Ravatirelin is a thiazolyl-alanine derivative patented by Japanese pharmaceutical company Shionogi & Co., Ltd. as a thyrotropin-releasing compound with improved central nerve activating effects such as sustained acetylcholine-releasing effect, and spontaneous motility increasing effect. Rovatirelin binds to the human thyrotropin-releasing hormone receptor with nanomolar affinity and increases the spontaneous firing of action potentials in the acutely isolated noradrenergic neurons of rat locus coeruleus. In in vivo studies, oral administration of Ravatirelin increased both c-Fos expression in the LC and extracellular levels of noradrenaline in the medial prefrontal cortex of rats. Furthermore, Ravatirelin increased locomotor activity. The increase in noradrenaline level and locomotor activity by Ravatirelin was more potent and longer acting than those by taltirelin. In phase I studies in healthy adult males, Ravatirelin exhibited linear pharmacokinetics in a single-ascending dose (0.1 to 10 mg) and a benign safety profile supportive of once-daily oral administration. From results of Phase II and III studies to evaluate the efficacy and safety of Ravatirelin in spinocerebellar degeneration patients, a daily dose of 1.6 to 3.2 mg of Ravatirelin has been considered to be dosage level intended for clinical use as once-daily oral administration.

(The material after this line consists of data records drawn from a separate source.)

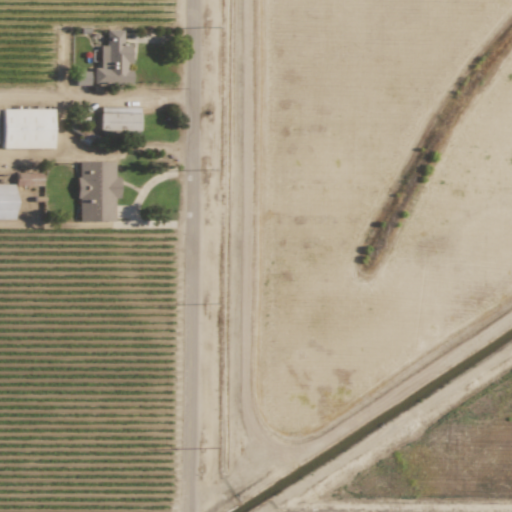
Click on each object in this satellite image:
building: (111, 61)
building: (79, 78)
building: (117, 118)
road: (55, 123)
building: (24, 128)
building: (26, 178)
building: (94, 191)
building: (5, 201)
road: (188, 256)
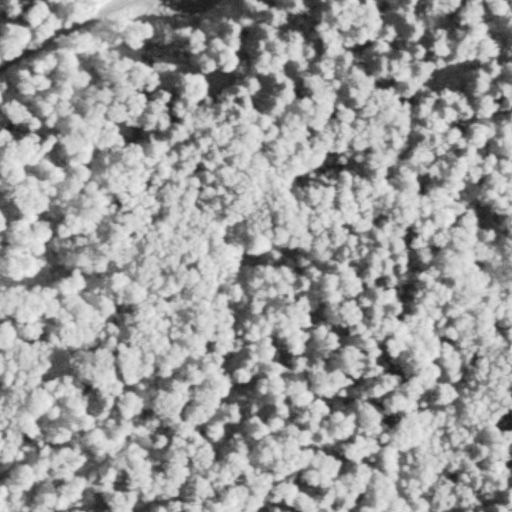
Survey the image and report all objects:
road: (43, 29)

G749 is a Fms-like tyrosine receptor kinase 3 (FLT3) inhibitor and a promising next-generation drug candidate for the treatment of relapsed and refractory acute myeloid leukemia (AML) patients with various FLT3-ITD/FLT3-TKD mutants that shows the ability to overcome drug resistance. It demonstrated potent and sustained inhibition of the FLT3 wild type and mutants including FLT3-ITD, FLT3-D835Y, FLT3-ITD/N676D, and FLT3-ITD/F691L in cellular assays. G749 retained its inhibitory potency in various drug-resistance milieus such as patient plasma, FLT3 ligand surge, and stromal protection. It also displayed potent antileukemic activity in bone marrow blasts from AML patients regardless of FLT3 mutation status, including those with little or only minor responses to AC220 or PKC412. Oral administration of G749 yielded complete tumor regression and increased life span in animal models.

APTO-253 is a novel small molecule that can induce expression of the genes that code for the Krüppel-like factor 4 (KLF4) master transcription factor and for the p21 cell cycle inhibitor protein, and can inhibit expression of the c-Myc oncogene, leading to cell cycle arrest and programmed cell death (apoptosis) in human-derived solid tumor and hematologic cancer cells. A Phase 1 study with APTO-253 was completed and demonstrated modest clinical activity in patients with colon cancer, acute leukemia, myelodysplastic syndrome, hematological malignancies and non-small cell lung cancers.